New Zealand has traditionally had higher interest rates than the United States, particularly for short-term borrowings. The gap widened in recent years and is one of the major reasons why the New Zealand dollar has performed so strongly against the US dollar.

However as the table below shows the gap has narrowed in recent months and has contributed to the fall in the Kiwi against the Greenback.

(Although one year Government/Treasury Bonds are not the most widely traded securities in either New Zealand or the United States they do give a good indication of the overall short-term rate structures in both countries.)

One-Year Government Securities – NZ & USA

Date New Zealand United States Difference
31/03/05 6.47% 3.35% +3.12
31/12/04 6.35% 2.67% +3.68
31/03/04 5.34% 1.19% +4.15
31/03/03 5.42% 1.24% +4.18
31/03/02 5.46% 2.57% +2.89
31/03/01 5.76% 4.30% +1.46
31/03/00 6.69% 6.22% +0.47


United States interest rates are expected to rise this year as the Federal Reserve tightens monetary policy in response to rising inflationary pressure. New Zealand rates should remain relatively steady as long as our rate of economic growth slows.

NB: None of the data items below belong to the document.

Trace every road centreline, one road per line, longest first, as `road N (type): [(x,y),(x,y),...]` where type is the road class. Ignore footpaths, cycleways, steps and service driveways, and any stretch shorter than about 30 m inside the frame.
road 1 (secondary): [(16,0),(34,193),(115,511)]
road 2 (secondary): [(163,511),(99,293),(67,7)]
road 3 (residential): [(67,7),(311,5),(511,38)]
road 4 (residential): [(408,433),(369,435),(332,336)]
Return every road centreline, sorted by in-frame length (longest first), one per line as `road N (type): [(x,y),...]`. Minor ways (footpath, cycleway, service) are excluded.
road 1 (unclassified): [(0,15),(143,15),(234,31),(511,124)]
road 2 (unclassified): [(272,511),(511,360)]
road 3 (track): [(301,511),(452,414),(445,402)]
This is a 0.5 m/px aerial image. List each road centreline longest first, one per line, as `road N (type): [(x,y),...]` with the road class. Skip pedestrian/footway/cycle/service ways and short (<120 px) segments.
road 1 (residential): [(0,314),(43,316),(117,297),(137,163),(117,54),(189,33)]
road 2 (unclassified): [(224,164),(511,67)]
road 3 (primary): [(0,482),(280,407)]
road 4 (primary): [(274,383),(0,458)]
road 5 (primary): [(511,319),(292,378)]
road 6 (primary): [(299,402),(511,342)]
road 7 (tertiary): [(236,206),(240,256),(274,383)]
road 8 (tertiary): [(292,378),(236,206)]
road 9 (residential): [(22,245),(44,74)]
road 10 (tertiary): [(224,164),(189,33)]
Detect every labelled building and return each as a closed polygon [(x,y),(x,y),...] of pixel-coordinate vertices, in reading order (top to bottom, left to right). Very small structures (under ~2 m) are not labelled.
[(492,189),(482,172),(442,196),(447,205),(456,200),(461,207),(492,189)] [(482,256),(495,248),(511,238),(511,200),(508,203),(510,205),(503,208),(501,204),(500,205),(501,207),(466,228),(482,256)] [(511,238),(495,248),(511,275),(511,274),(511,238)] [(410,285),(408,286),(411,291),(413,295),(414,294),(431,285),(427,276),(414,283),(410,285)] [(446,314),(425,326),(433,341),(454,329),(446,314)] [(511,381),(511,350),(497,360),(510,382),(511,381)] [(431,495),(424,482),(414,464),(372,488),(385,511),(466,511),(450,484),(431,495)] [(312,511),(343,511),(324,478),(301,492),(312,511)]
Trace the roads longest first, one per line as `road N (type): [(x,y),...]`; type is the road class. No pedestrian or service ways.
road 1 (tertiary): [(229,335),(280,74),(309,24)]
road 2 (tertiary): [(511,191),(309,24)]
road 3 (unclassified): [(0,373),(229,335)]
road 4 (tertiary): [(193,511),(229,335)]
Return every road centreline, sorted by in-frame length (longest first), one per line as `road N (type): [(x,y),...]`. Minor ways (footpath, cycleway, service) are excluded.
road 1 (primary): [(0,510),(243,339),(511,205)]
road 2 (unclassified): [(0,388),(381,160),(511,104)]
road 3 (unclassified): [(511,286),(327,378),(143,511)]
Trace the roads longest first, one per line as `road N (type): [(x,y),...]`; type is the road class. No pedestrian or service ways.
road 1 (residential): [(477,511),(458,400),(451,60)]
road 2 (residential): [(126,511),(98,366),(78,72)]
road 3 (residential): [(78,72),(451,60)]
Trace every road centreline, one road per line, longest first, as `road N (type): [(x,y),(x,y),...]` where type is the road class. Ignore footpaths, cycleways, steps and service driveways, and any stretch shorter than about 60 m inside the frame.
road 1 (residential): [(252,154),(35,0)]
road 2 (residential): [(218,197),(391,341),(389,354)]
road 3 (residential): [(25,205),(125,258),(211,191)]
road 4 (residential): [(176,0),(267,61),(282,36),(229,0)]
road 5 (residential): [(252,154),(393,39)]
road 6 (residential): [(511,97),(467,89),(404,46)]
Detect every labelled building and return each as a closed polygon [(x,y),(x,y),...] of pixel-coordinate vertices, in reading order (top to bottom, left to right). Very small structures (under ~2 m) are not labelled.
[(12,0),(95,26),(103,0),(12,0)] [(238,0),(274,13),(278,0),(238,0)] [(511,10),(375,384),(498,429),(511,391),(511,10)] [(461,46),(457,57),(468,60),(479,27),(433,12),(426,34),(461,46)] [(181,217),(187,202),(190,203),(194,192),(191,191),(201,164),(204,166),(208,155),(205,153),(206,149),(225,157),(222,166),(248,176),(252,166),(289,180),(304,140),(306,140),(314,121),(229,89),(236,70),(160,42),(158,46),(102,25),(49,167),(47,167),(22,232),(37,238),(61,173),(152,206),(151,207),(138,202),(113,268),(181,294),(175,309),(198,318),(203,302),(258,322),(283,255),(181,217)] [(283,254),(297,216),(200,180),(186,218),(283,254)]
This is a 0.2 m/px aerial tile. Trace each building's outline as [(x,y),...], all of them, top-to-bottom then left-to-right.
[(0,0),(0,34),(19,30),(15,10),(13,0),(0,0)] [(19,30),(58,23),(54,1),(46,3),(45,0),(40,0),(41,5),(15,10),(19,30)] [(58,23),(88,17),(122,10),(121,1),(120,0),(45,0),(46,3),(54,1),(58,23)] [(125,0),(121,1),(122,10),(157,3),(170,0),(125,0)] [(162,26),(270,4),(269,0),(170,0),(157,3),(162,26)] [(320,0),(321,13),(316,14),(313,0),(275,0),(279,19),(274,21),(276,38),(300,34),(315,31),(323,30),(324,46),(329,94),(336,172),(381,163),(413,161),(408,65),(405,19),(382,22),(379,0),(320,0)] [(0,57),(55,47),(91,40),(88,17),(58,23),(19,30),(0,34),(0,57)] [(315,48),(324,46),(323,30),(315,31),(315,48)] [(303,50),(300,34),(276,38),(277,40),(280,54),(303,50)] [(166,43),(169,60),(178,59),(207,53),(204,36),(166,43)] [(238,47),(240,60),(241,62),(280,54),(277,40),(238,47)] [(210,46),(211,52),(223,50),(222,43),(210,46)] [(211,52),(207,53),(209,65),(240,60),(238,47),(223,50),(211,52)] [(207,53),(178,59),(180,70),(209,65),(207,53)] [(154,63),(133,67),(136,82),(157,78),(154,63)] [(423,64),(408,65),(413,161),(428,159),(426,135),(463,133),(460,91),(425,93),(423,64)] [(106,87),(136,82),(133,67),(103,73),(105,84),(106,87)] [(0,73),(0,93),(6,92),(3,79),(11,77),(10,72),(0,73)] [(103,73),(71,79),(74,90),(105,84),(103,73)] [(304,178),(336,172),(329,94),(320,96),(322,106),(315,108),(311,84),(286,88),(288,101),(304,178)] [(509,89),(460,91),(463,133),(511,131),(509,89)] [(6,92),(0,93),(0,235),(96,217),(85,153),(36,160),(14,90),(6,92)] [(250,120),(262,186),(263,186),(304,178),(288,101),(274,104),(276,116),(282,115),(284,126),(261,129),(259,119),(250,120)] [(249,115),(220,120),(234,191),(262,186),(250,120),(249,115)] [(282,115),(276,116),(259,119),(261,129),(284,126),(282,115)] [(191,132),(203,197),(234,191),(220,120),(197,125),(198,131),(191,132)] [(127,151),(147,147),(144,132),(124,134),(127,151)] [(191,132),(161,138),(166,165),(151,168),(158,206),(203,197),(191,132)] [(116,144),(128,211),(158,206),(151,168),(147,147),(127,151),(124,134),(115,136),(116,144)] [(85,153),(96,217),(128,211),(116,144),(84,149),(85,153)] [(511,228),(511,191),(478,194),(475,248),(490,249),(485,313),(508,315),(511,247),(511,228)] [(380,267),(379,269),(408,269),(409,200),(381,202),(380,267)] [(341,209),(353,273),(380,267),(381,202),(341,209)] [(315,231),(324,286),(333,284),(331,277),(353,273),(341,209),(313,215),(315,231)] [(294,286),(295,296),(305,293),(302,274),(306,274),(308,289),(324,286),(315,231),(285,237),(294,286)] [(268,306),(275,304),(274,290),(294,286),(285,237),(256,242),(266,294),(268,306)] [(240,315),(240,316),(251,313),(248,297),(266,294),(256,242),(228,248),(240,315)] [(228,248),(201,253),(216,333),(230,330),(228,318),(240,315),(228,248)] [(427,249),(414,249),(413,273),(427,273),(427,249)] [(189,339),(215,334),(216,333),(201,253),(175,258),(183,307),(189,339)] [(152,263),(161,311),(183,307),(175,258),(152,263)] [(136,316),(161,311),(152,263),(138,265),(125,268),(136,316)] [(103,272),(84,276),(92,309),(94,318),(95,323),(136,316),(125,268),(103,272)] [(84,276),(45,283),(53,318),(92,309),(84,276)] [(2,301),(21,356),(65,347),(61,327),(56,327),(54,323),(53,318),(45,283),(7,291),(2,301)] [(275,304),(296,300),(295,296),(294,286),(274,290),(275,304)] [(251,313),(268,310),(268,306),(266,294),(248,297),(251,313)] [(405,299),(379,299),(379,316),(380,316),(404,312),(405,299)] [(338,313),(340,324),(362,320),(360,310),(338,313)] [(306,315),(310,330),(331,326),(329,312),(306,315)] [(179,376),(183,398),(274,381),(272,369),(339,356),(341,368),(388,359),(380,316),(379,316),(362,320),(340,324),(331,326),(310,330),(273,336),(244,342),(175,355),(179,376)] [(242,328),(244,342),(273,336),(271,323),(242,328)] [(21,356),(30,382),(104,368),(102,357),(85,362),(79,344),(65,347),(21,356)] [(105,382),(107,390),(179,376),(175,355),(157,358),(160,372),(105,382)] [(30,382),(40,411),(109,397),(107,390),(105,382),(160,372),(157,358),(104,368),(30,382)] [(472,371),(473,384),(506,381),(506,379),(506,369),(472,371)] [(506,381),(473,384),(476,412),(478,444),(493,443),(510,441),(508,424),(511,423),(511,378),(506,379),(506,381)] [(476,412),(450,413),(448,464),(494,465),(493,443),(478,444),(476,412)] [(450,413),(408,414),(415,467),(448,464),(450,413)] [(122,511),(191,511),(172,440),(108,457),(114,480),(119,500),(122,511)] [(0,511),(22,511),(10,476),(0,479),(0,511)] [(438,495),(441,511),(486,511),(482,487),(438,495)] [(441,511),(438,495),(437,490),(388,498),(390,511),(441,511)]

However if the economy doesn’t slow then this, together with the weaker Kiwi, will create inflationary pressure. In this situation the Reserve Bank of New Zealand will have little option but to increase its OCR (Official Cash Rate), which will raise the country’s overall interest rate structure.

OUTLOOK

The outlook for the world economy remains positive with Australia expected to perform relatively better than New Zealand.

The sharp drop in the New Zealand dollar has encouraged overseas investors to crystallise profits on their New Zealand shareholdings. As a result the NZX will struggle to achieve our forecast gross returns of between 10 per cent and 15 per cent in the current year. The outlook for the Australian sharemarket is slightly better.

Inflation concerns have increased because of a combination of a strong domestic economy and the fall in the New Zealand dollar. The Reserve Bank will have to raise interest rates again unless economic activity eases.

The New Zealand dollar continues to be the biggest uncertainty. In the December 2004 quarter review we stated that a range between 60 and 65 US cents would be the best scenario. At this stage that looks like a reasonable assumption for the Kiwi at the end of 2005.